Global Imbalances and U.S. Overinvestment Pose Distinct Financial Risks, Macklem Warns
Bank of Canada Governor Tiff Macklem is warning that global economic imbalances may be leading to overinvestment in the United States and creating world-wide financial stability risks.
In a speech in Paris on Tuesday, Mr. Macklem said that capital flows between the world’s largest powers are being skewed by various economic forces, including China’s overreliance on exports, America’s dependence on foreign capital and Europe’s weak levels of investment.
Taken together, this has produced a situation where the United States runs chronic trade deficits while sucking in massive amounts of money from the rest of the world – fuelling both political backlash and a potential financial bubble in America.
“Cross-border finance is a good thing,” Mr. Macklem said in his address to the Chambre de commerce France-Canada. “But when flows become excessive, they can widen trade gaps, fuel protectionism and distort asset prices. Capital gets misallocated. Pressures cumulate and financial stability risks increase.”
These concerns aren’t new. However, they have taken on additional resonance given the massive run-up in U.S. equity markets on enthusiasm about artificial intelligence, as well as U.S. President Donald Trump’s attempts to reshape the global economic order using protectionist trade policy.
Mr. Macklem said there’s an additional concern. Changes in global finance, including increased involvement by non-bank entities such as hedge funds and private equity companies, mean there is less oversight of critical markets.
“As imbalances have been building, the way capital moves across borders has also been changing. The financial system is not just bigger. It’s faster, more complex and increasingly dominated by new players that are less regulated, less transparent and less tested under stress,” Mr. Macklem said.

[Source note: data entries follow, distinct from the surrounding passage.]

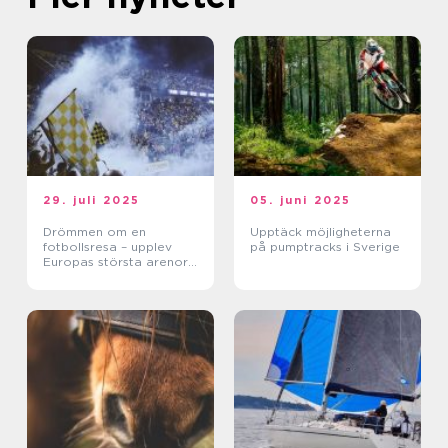
29. juli 2025
05. juni 2025
Drömmen om en
Upptäck möjligheterna
fotbollsresa – upplev
på pumptracks i Sverige
Europas största arenor
live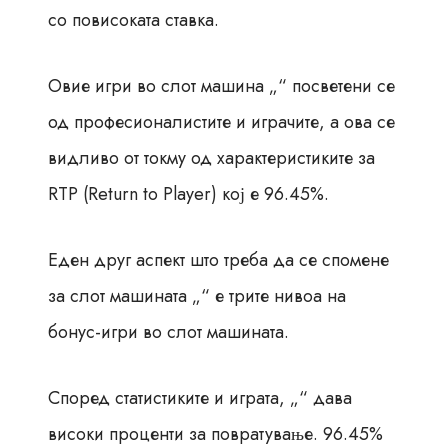
со повисоката ставка.
Овие игри во слот машина „“ посветени се
од професионалистите и играчите, а ова се
видливо от токму од характеристиките за
RTP (Return to Player) кој е 96.45%.
Еден друг аспект што треба да се спомене
за слот машината „“ е трите нивоа на
бонус-игри во слот машината.
Според статистиките и играта, „“ дава
високи проценти за повратување. 96.45%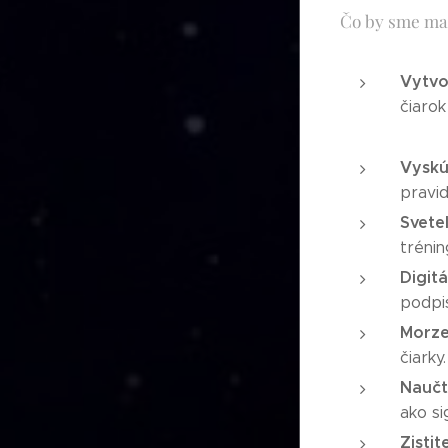
Čo by sme mal
Vytvo
čiarok
Vyskú
pravid
Svetel
trénin
Digitá
podpis
Morze
čiarky
Naučt
ako si
Zisti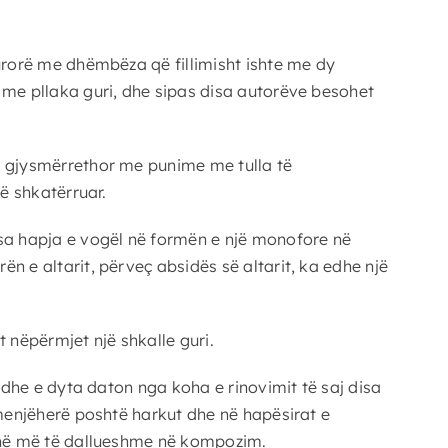
kurorë me dhëmbëza që fillimisht ishte me dy
 me pllaka guri, dhe sipas disa autorëve besohet
m gjysmërrethor me punime me tulla të
ë shkatërruar.
rsa hapja e vogël në formën e një monofore në
n e altarit, përveç absidës së altarit, ka edhe një
 nëpërmjet një shkalle guri.
 dhe e dyta daton nga koha e rinovimit të saj disa
 menjëherë poshtë harkut dhe në hapësirat e
janë më të dallueshme në kompozim.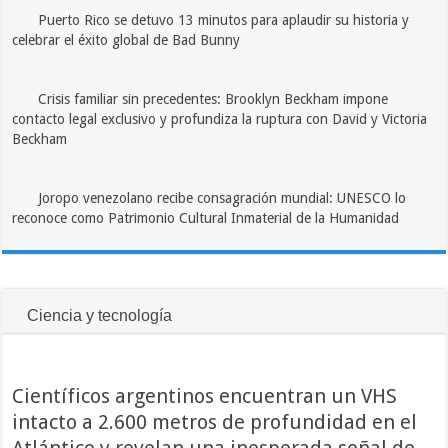
Puerto Rico se detuvo 13 minutos para aplaudir su historia y
celebrar el éxito global de Bad Bunny
Crisis familiar sin precedentes: Brooklyn Beckham impone
contacto legal exclusivo y profundiza la ruptura con David y Victoria
Beckham
Joropo venezolano recibe consagración mundial: UNESCO lo
reconoce como Patrimonio Cultural Inmaterial de la Humanidad
Ciencia y tecnología
Científicos argentinos encuentran un VHS
intacto a 2.600 metros de profundidad en el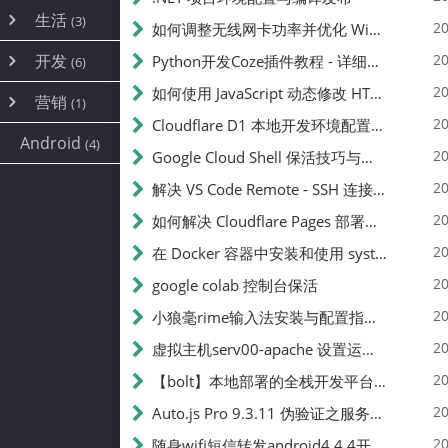
内网穿透
(10)
路由器
(1)
生活
(3)
图片
(2)
20
如何调整无线网卡功率并优化 Wifite 的功率设置
容器
(15)
随身wifi
(1)
网络
📝
(38)
线报
(2)
开发
游戏
20
Python开发Coze插件教程 - 详细步骤与注意事项
(7)
(6)
mobile
(14)
文件
(9)
sim卡
(1)
饥荒
云服务商
(7)
刷机
(4)
(6)
20
如何使用 JavaScript 动态修改 HTML 中的权限文本 | 前端开发教程
编译
(2)
系统
营销
(35)
(1)
WEB源码
magisk
(6)
(1)
250
JavaScript
(2)
20
Cloudflare D1 本地开发环境配置指南 | CF Pages Local Development Guide
AI
(10)
公关
建站
(1)
(5)
Android
(4)
python
(2)
20
Google Cloud Shell 保活技巧与配额时间查看方法
SEO
篇文章
(1)
20
解决 VS Code Remote - SSH 连接失败问题：从权限问题到成功启动
20
如何解决 Cloudflare Pages 部署中的 API Token 权限问题
✍️
20
在 Docker 容器中安装和使用 systemctl 的完整指南
20
google colab 控制台保活
231k
20
小狼毫rime输入法安装与配置指南：从基础到高级自定义
20
虚拟主机serv00-apache 设置运行目录
总字数
20
【bolt】本地部署的全栈开发平台，支持本地及众多API，本地一键生成应用，部署教程
20
Auto.js Pro 9.3.11 伪验证之服务器接口 Nginx 版
👥
20
随身wifi短信转发android4.4.4开机开启wifi关闭热点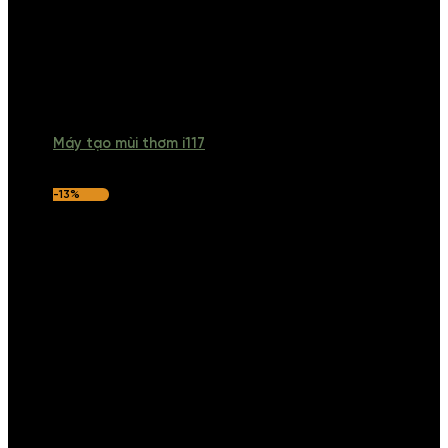
Máy tạo mùi thơm i117
-13%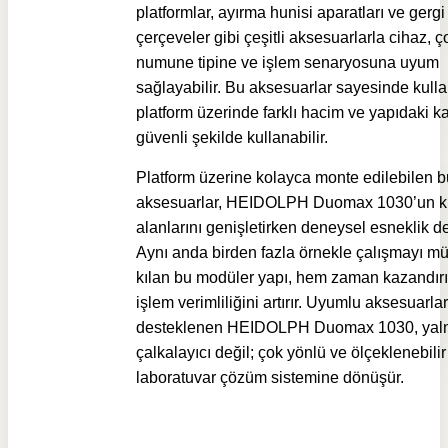
platformlar, ayırma hunisi aparatları ve gergi
çerçeveler gibi çeşitli aksesuarlarla cihaz, 
numune tipine ve işlem senaryosuna uyum
sağlayabilir. Bu aksesuarlar sayesinde kullan
platform üzerinde farklı hacim ve yapıdaki ka
güvenli şekilde kullanabilir.
Platform üzerine kolayca monte edilebilen b
aksesuarlar, HEIDOLPH Duomax 1030’un k
alanlarını genişletirken deneysel esneklik de
Aynı anda birden fazla örnekle çalışmayı 
kılan bu modüler yapı, hem zaman kazandır
işlem verimliliğini artırır. Uyumlu aksesuarlar
desteklenen HEIDOLPH Duomax 1030, yalnı
çalkalayıcı değil; çok yönlü ve ölçeklenebilir
laboratuvar çözüm sistemine dönüşür.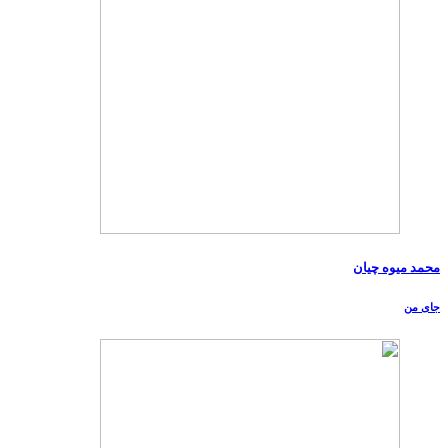
محمد میوه چیان
جای من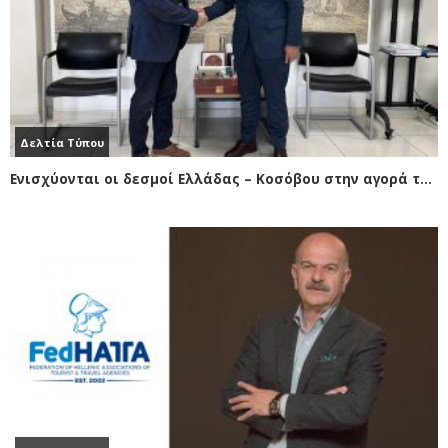
Δελτία Τύπου
Ενισχύονται οι δεσμοί Ελλάδας – Κοσόβου στην αγορά ταξιδιωτικών γραφείων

“That leaves us with two clear risks,” he added. “First, large capital inflows into the United States could once again be misallocated – stretching valuations in equities and credit, and setting the stage for a painful correction. Second, those flows could reverse suddenly. Either outcome could send stress far beyond U.S. borders.”
The big question, he said, is whether governments, regulators and the private sector can address some of these issues before they “unwind in ways we cannot control.”
History suggests the U.S.’s current approach will be costly and unsuccessful, Mr. Macklem said. “Trying to shift the costs of domestic imbalances to foreigners using tariffs and currency devaluations doesn’t work. The mutual harm of trade wars lowers growth and living standards for everyone.”
Instead, you need to tackle the macroeconomic problems that underpin the imbalances.
There are some encouraging signs this is happening, Mr. Macklem said.
China’s latest five-year plan emphasizes domestic consumption, which could make Chinese consumers a bigger engine of growth to take some pressure off exports. In Europe, there is an increased focus on continental integration, and investment in infrastructure and defence. In the United States, there are aspirations to have a lower fiscal deficit.
“Of course, real progress requires moving from aspiration to action to adjustment. And adjustment will take time,” Mr. Macklem said.
Other countries can help by creating more investable assets, so global savings can flow into markets other than the United States. “In Canada, this includes eliminating interprovincial trade barriers and reducing regulatory uncertainty,” Mr. Macklem said.
While the speech was high-level and internationally focused, the Governor addressed the latest Canadian inflation numbers in a press conference after the speech.
On Monday, Statistics Canada reported that annual headline inflation hit 3.2 per cent in May, largely as the result of rising oil prices. Measures of core inflation remained around the central bank’s 2-per-cent target.
“Overall, we are not seeing, so far anyways, much spreading of higher oil prices to prices of other goods and services,” Mr. Macklem said, adding that “so far there’s no evidence of generalized inflation.”
He said the tentative peace agreement between the United States and Iran, and the reopening of the Strait of Hormuz to oil tankers, “certainly takes some upside risks away on inflation.”